= Beginning of Section =

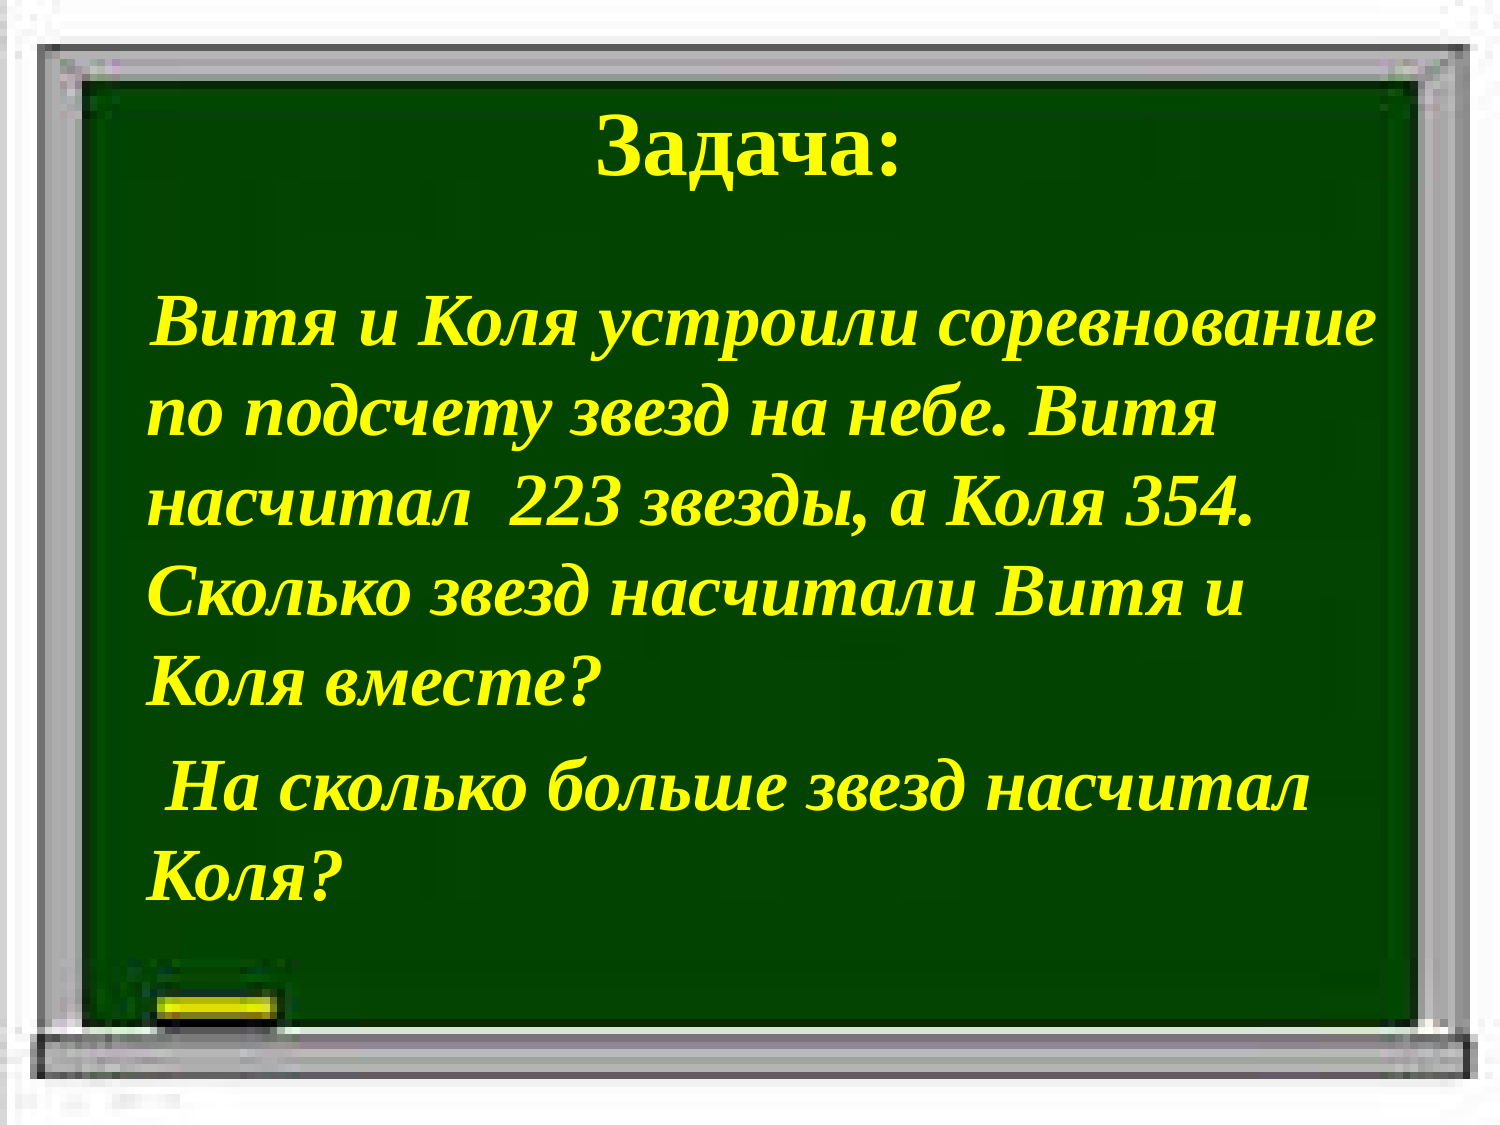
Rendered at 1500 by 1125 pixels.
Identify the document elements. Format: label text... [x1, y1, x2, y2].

list Витя и Коля устроили соревнование по подсчету звезд на небе. Витя насчитал 223 звезды, а Коля 354. Сколько звезд насчитали Витя и Коля вместе? На сколько больше звезд насчитал Коля? [75, 262, 1425, 1005]
picture [0, 0, 1500, 1125]
title Задача: [75, 45, 1425, 233]
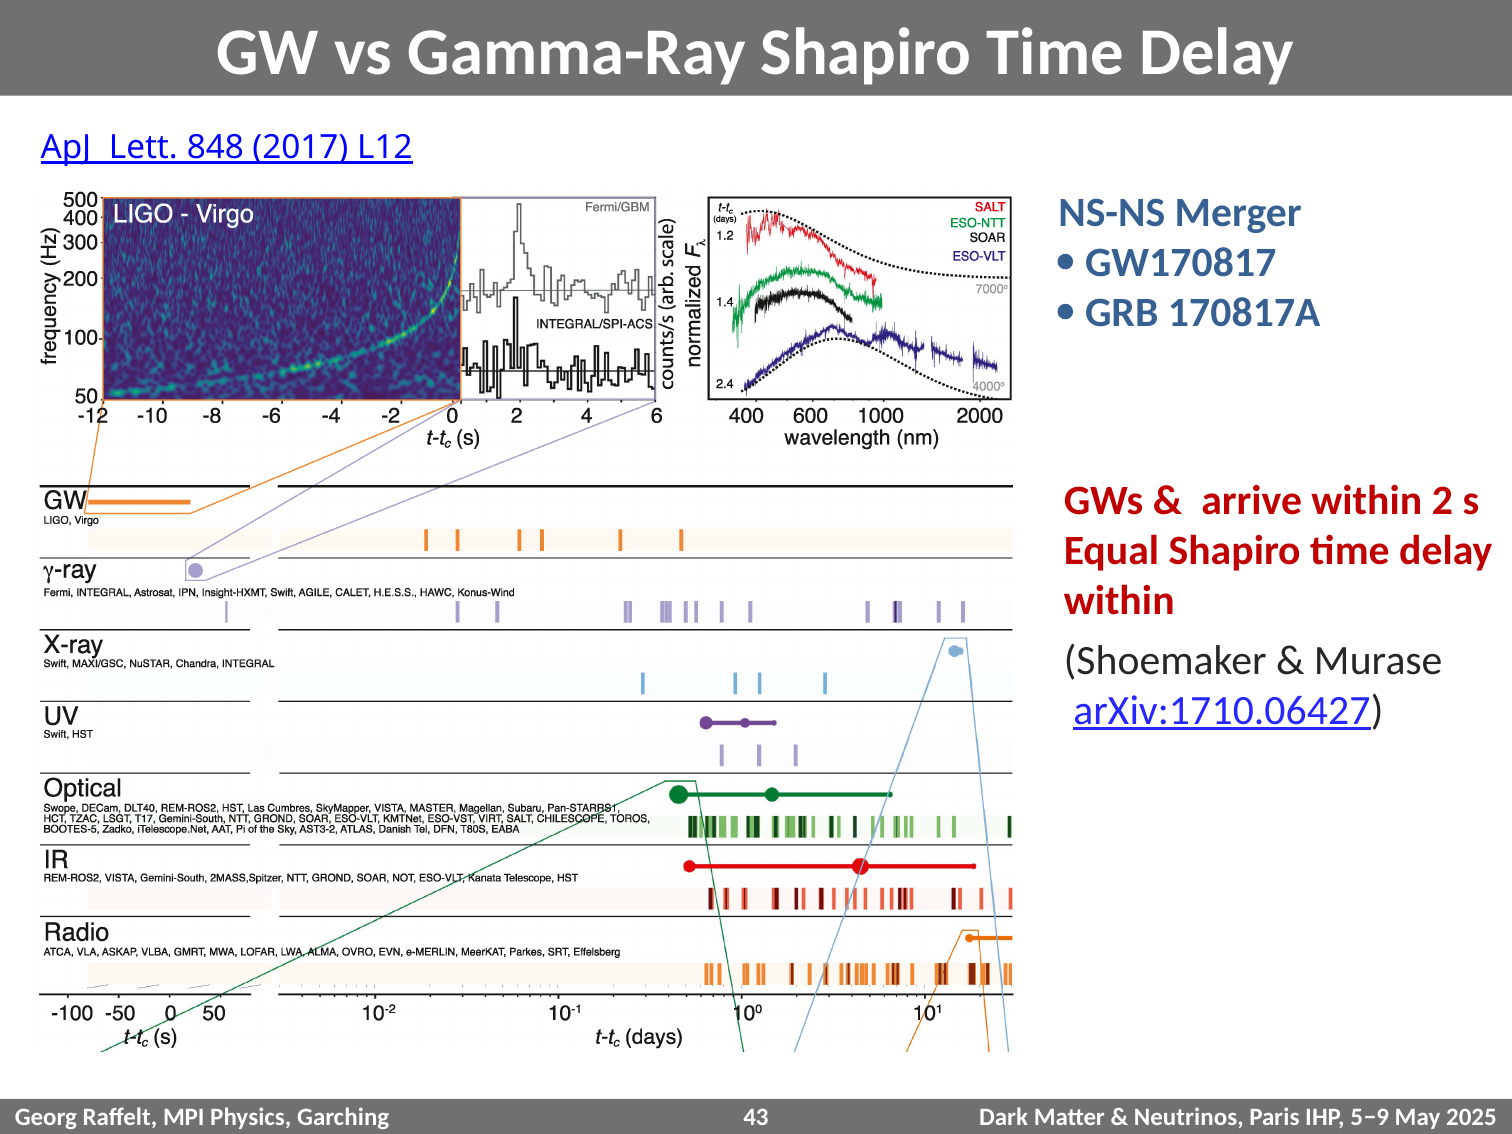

= End of Section =

Brief: Quote the data above in full, leaving out the pictures it holds.

Task result:
Rendered at 1500 by 1125 pixels.
Identify the document elements. Format: label text... [x1, y1, x2, y2].

list Витя и Коля устроили соревнование по подсчету звезд на небе. Витя насчитал 223 звезды, а Коля 354. Сколько звезд насчитали Витя и Коля вместе? На сколько больше звезд насчитал Коля? [75, 262, 1425, 1005]
picture [0, 0, 1500, 1125]
title Задача: [75, 45, 1425, 233]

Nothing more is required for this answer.